* _Problem set_
a) On what date was the court opinion released?
b) Summarize the paragraph of the court opinion that begins "At the outset, this court must address" as a short bulleted list of its main points.

Opinion
No. 88172.
RELEASED: March 15, 2007.
Civil Appeal from the Cleveland Municipal Court Case No. 2006 CRH 915.
DISMISSED.
Donald Gallick, Attorney for Appellant.
Robert Triozzi, Director of Law, for the city of Cleveland, Attorneys for Appellees.
Victor Perez, Chief Prosecutor, for the city of Cleveland, Attorneys for Appellees.
Marc Dann, Attorney General, for the State Attorney General, Attorneys for Appellees.
Cheryl R. Hawkinson, Zachary S. Dunlap, Assistant Attorneys General, for the State Attorney General, Attorneys for Appellees.
Before: McMonagle, J., Calabrese, P.J., and Blackmon, J.
{¶ 1} Plaintiff-appellant, Larry Robinson, appeals the judgment of the trial court overruling his objections to a magistrate's decision denying his petition for limited driving privileges.
{¶ 2} At the outset, this court must address whether there is a final appealable order ripe for review. State ex rel. White v. Cuyahoga Metro. Hous. Auth., 79 Ohio St.3d 543, 544, 1997-Ohio-366, 684 N.E.2d 72. Appellate courts have jurisdiction to review the final orders or judgments of lower courts within their appellate districts. Section 3 (B)( 2), Article IV, Ohio Constitution. If a lower court's order is not final, then an appellate court does not have jurisdiction to review the matter and the matter must be dismissed. General Acc. Ins. Co. v. Ins. Co. of North America (1989), 44 Ohio St.3d 17, 20, 540 N.E.2d 266; Harris v. Conrad, 12th Dist. No. CA-2001-12-108, 2002-Ohio-3885. For a judgment to be final and appealable, it must satisfy the requirements of R.C. 2505.02 and, if applicable, Civ.R. 54(B). Denham v. New Carlisle, 86 Ohio St.3d 594, 596, 1999-Ohio-128, 716 N.E.2d 184; Ferraro v. B. F. Goodrich Co., 149 Ohio App.3d 301, 2002-Ohio-4398, 777 N.E.2d 282. This appeal implicates R.C. 2505.02.

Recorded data

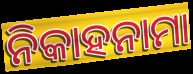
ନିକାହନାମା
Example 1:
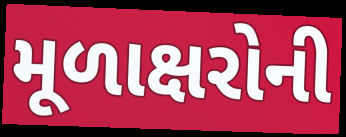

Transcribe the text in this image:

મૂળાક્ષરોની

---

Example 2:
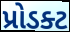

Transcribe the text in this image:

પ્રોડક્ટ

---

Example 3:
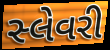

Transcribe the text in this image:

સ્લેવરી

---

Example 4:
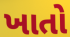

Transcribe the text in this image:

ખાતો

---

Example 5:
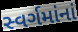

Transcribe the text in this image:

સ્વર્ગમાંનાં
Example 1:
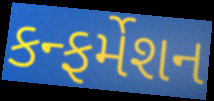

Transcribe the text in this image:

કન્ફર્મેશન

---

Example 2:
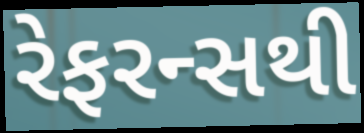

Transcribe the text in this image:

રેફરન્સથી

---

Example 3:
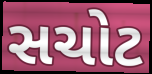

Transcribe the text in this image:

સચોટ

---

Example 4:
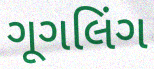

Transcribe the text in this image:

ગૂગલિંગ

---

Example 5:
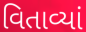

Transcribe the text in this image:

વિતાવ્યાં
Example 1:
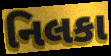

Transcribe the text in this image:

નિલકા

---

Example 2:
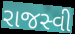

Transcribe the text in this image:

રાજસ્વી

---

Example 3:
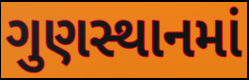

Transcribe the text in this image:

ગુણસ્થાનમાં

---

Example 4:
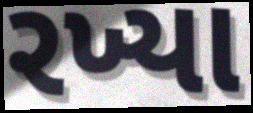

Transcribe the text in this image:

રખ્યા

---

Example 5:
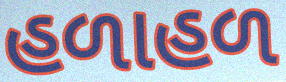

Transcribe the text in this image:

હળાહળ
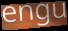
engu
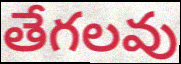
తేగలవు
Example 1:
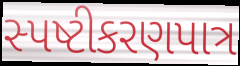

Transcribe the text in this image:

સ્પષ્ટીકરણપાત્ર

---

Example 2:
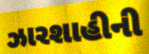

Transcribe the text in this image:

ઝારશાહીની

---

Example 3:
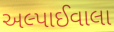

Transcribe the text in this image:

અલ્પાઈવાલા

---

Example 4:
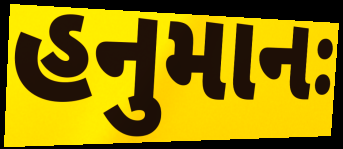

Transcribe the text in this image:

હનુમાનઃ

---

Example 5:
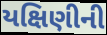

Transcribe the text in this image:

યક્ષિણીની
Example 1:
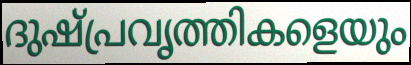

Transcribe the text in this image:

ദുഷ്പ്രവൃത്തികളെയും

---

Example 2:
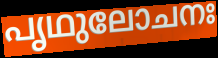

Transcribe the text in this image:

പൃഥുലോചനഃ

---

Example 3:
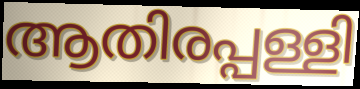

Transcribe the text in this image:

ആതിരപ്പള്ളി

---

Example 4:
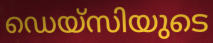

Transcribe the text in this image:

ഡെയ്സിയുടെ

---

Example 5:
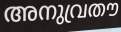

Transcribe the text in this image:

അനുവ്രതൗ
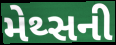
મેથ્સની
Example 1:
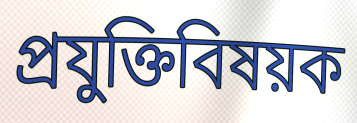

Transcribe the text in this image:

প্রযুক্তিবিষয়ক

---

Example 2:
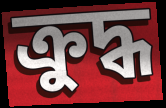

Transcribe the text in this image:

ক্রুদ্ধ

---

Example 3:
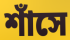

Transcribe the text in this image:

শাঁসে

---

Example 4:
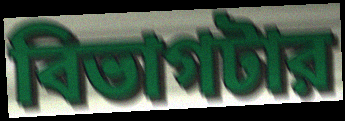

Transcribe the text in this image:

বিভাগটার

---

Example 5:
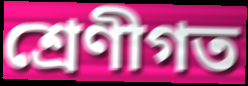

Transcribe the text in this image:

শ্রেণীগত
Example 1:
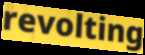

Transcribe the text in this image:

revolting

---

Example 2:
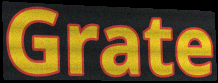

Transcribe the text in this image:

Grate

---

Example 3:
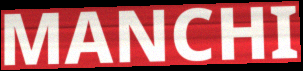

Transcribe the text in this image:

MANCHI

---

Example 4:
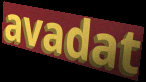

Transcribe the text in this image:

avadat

* _Replies_
a) March 15, 2007.

b)
- The court must first decide whether there is a final appealable order ready for review.
- Under the Ohio Constitution, appellate courts have jurisdiction to review the final orders or judgments of lower courts within their districts.
- If a lower court's order is not final, the appellate court has no jurisdiction, and the matter must be dismissed.
- To be final and appealable, a judgment must meet the requirements of R.C. 2505.02 and, if applicable, Civ.R. 54(B).
- This appeal involves R.C. 2505.02.